San Jose State Athletics Director Jeff Konya addressed students Tuesday. The university “maintains an unwavering commitment to the participation, safety and privacy of all students at San Jose State and ensuring they are able to compete in an inclusive, fair and respectful environment,” he said, according to the AP.
He praised the volleyball team, saying, “The fact that they have come to this point of the season as a team standing together on the volleyball court is a testament to their strength and passion for their sport.”
Bock had a different take. “Plaintiffs look forward to ultimately receiving justice in this case when they prove these legal violations in court and to the day when men are no longer allowed to harm women and wreak havoc in women’s sport,” he said in a statement.
Artur Didyk/shutterstock
What's next for the player and her team?
While the lawsuit may ultimately go to a full trial, right now the San Jose State team is concerned with the Mountain West tournament, which starts Wednesday in Las Vegas.

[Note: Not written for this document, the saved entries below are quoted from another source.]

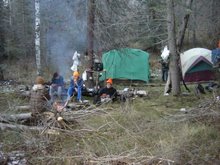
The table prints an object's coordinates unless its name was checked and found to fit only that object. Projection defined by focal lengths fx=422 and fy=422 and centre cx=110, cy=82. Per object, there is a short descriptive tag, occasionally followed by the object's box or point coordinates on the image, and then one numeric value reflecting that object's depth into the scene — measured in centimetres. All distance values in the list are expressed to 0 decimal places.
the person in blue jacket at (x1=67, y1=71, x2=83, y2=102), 1376
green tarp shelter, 1941
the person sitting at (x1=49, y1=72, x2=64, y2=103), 1448
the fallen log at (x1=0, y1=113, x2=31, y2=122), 888
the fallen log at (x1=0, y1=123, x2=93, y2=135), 820
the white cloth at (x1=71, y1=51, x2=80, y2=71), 1612
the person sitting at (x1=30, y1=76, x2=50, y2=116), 942
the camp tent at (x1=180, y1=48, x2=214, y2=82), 1886
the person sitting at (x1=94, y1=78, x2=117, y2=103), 1319
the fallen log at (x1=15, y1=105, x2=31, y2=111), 1088
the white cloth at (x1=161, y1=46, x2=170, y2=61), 1462
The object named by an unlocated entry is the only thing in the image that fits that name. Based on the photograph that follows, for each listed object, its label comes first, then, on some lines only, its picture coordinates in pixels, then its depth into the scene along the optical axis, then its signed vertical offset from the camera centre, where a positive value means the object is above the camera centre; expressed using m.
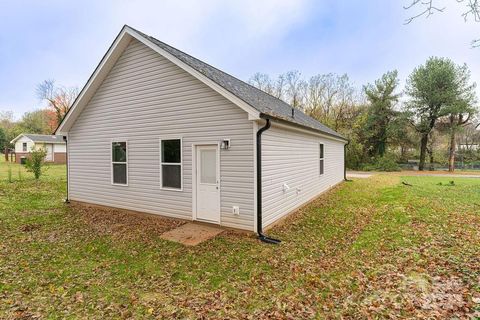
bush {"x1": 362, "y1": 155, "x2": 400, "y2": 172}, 26.76 -1.26
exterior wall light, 6.23 +0.25
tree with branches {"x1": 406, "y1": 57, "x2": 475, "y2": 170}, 23.73 +5.86
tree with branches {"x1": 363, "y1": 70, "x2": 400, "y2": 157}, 27.00 +5.01
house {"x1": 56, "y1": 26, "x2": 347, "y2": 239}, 6.09 +0.27
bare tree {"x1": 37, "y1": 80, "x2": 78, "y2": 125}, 36.67 +8.81
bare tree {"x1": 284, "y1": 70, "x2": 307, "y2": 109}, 31.52 +8.22
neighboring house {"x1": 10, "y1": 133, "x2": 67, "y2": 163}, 30.23 +1.13
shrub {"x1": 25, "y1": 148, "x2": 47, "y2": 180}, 15.21 -0.34
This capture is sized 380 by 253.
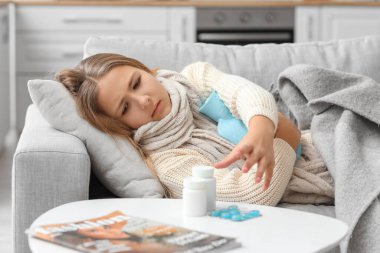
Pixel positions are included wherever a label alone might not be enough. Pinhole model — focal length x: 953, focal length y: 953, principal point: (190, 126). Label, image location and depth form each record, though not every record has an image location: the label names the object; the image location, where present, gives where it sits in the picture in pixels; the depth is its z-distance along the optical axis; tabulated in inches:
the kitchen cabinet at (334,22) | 209.4
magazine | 61.5
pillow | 86.5
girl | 85.7
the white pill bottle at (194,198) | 70.6
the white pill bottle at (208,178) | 71.8
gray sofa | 81.4
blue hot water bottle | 92.3
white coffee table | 63.8
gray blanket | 82.4
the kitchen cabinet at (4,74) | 192.2
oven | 207.6
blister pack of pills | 70.1
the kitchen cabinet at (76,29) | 207.6
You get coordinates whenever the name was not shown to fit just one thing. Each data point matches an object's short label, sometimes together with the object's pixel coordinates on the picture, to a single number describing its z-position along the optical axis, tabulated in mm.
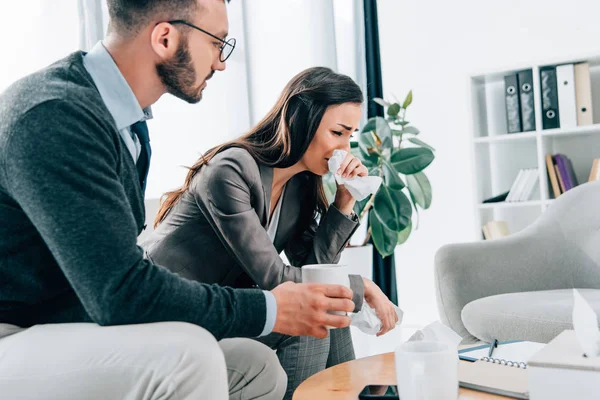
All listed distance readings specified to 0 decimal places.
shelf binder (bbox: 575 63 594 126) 2986
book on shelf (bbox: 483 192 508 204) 3293
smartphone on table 929
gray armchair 2062
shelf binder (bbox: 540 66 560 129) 3045
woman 1500
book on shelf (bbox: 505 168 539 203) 3186
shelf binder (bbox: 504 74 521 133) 3170
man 834
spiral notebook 1091
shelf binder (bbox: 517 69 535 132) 3127
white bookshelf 3090
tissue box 775
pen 1180
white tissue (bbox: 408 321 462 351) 1106
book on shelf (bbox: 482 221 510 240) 3227
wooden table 954
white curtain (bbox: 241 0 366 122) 3451
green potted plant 2949
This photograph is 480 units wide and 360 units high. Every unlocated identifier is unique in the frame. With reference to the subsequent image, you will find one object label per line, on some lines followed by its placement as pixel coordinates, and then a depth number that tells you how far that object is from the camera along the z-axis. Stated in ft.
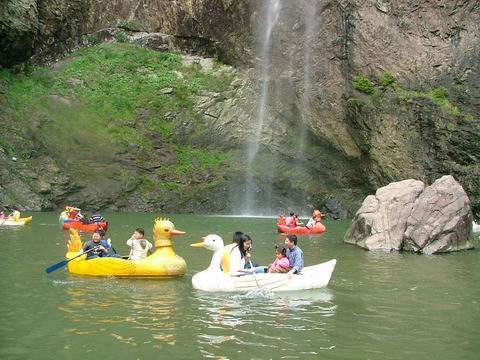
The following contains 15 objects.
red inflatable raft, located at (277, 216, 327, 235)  77.66
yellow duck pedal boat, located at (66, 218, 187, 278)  39.75
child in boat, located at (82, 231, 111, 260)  42.09
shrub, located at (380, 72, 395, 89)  119.55
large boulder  59.67
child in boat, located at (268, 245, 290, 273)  37.31
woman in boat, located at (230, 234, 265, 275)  37.27
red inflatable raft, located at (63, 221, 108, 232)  73.56
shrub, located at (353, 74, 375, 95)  120.18
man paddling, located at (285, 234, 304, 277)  37.45
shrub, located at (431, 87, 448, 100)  115.55
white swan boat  35.68
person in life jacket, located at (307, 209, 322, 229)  82.74
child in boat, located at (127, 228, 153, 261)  42.14
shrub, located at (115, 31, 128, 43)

San Jose State is scheduled to play Friday against Wednesday’s winner of a game between Boise State and Utah State, both of which forfeited games against San Jose State during the regular season. The two teams with the best regular season records — Colorado State, the first, and San Jose State, next — automatically go to the semifinals. The winners of the semifinals will play each other Saturday, and the winner of that match will go to the NCAA Division I tournament in December.
A couple more takes
USA Today columnist Nancy Armour praised Crews for standing up to “transphobic hysteria.” She pointed out that the trans player has been on the team since 2022, and no one was harmed by her presence. And no one objected to her participation until this year.
“Whether that’s because no one realized she’s transgender [as some have claimed] or it was deemed inconsequential are two sides of the same coin,” Armour wrote. “So what changed? Other than teammate Brooke Slusser and the other grifters deciding that demonizing a young woman would get them a spot on Fox News?”
Lia Thomas, a trans woman who won a national championship while on the University of Pennsylvania’s women’s swim team, said she sympathized with the San Jose State player and related to feeling of being under a microscope. “It can be just extremely invasive and dehumanizing,” Thomas told ESPN. “And it’s in a way I think very few people ever experience. To have my own personal identity and personhood turned into a culture war talking point just totally takes all my humanity away. It can be very difficult to keep trying to persevere through that.”